• [ASSIGNED TASK]: Your answer should consist of each line below that includes the word "isAuthenticable".
┌──
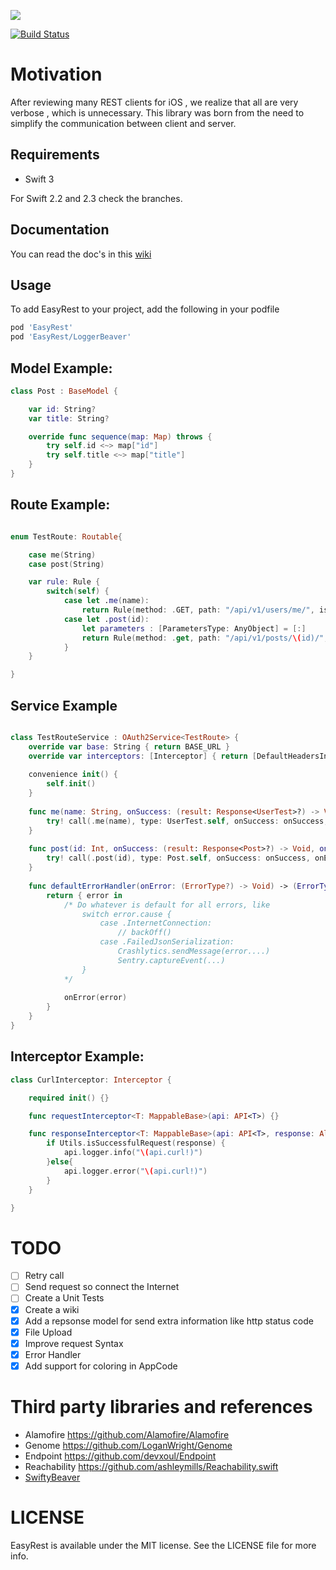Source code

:  ![](https://github.com/lucasmpaim/EasyRest/blob/master/Images/logo.png)
 
 
 [![Build Status](https://www.bitrise.io/app/26434cc1ea3414c5/status.svg?token=DtKIwnE_HhoEyWPnAF6nhw)](https://www.bitrise.io/app/26434cc1ea3414c5)

# Motivation
After reviewing many REST clients for iOS , we realize that all are very verbose , which is unnecessary.
This library was born from the need to simplify the communication between client and server.

## Requirements
 - Swift 3

For Swift 2.2 and 2.3 check the branches.

## Documentation
You can read the doc's in this [wiki](https://github.com/lucasmpaim/EasyRest/wiki)

## Usage
To add EasyRest to your project, add the following in your podfile

```Ruby
pod 'EasyRest'
pod 'EasyRest/LoggerBeaver'
```

## Model Example:
```swift
class Post : BaseModel {

    var id: String?
    var title: String?

    override func sequence(map: Map) throws {
        try self.id <~> map["id"]
        try self.title <~> map["title"]
    }
}
```

## Route Example:
```swift

enum TestRoute: Routable{

    case me(String)
    case post(String)

    var rule: Rule {
        switch(self) {
            case let .me(name):
                return Rule(method: .GET, path: "/api/v1/users/me/", isAuthenticable: true, parameters: [.query : ["name": name]])
            case let .post(id):
                let parameters : [ParametersType: AnyObject] = [:]
                return Rule(method: .get, path: "/api/v1/posts/\(id)/", isAuthenticable: true, parameters: parameters)
            }
    }

}

```

## Service Example
```swift

class TestRouteService : OAuth2Service<TestRoute> {
    override var base: String { return BASE_URL }
    override var interceptors: [Interceptor] { return [DefaultHeadersInterceptor()] }
    
    convenience init() {
        self.init()
    }
    
    func me(name: String, onSuccess: (result: Response<UserTest>?) -> Void, onError: (ErrorType?) -> Void, always: () -> Void) {
        try! call(.me(name), type: UserTest.self, onSuccess: onSuccess, onError: defaultErrorHandler(onError), always: always)
    }
    
    func post(id: Int, onSuccess: (result: Response<Post>?) -> Void, onError: (ErrorType?) -> Void, always: () -> Void) {
        try! call(.post(id), type: Post.self, onSuccess: onSuccess, onError: defaultErrorHandler(onError), always: always)
    }
    
    func defaultErrorHandler(onError: (ErrorType?) -> Void) -> (ErrorType?) -> Void {
        return { error in
            /* Do whatever is default for all errors, like
                switch error.cause {
                    case .InternetConnection:
                        // backOff()
                    case .FailedJsonSerialization:
                        Crashlytics.sendMessage(error....)
                        Sentry.captureEvent(...)
                }
            */
            
            onError(error)
        }
    }
}
```


## Interceptor Example:

```swift
class CurlInterceptor: Interceptor {

    required init() {}

    func requestInterceptor<T: MappableBase>(api: API<T>) {}

    func responseInterceptor<T: MappableBase>(api: API<T>, response: Alamofire.Response<AnyObject, NSError>) {
        if Utils.isSuccessfulRequest(response) {
            api.logger.info("\(api.curl!)")
        }else{
            api.logger.error("\(api.curl!)")
        }
    }

}
```

# TODO
- [ ] Retry call
- [ ] Send request so connect the Internet
- [ ] Create a Unit Tests
- [X] Create a wiki
- [X] Add a repsonse model for send extra information like http status code
- [X] File Upload
- [X] Improve request Syntax
- [X] Error Handler
- [X] Add support for coloring in AppCode

# Third party libraries and references
- Alamofire    https://github.com/Alamofire/Alamofire
- Genome       https://github.com/LoganWright/Genome
- Endpoint     https://github.com/devxoul/Endpoint
- Reachability https://github.com/ashleymills/Reachability.swift
- [SwiftyBeaver](http://swiftybeaver.com/)

# LICENSE
EasyRest is available under the MIT license. See the LICENSE file for more info.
└──
• [ANSWER]:
                return Rule(method: .GET, path: "/api/v1/users/me/", isAuthenticable: true, parameters: [.query : ["name": name]])
                return Rule(method: .get, path: "/api/v1/posts/\(id)/", isAuthenticable: true, parameters: parameters)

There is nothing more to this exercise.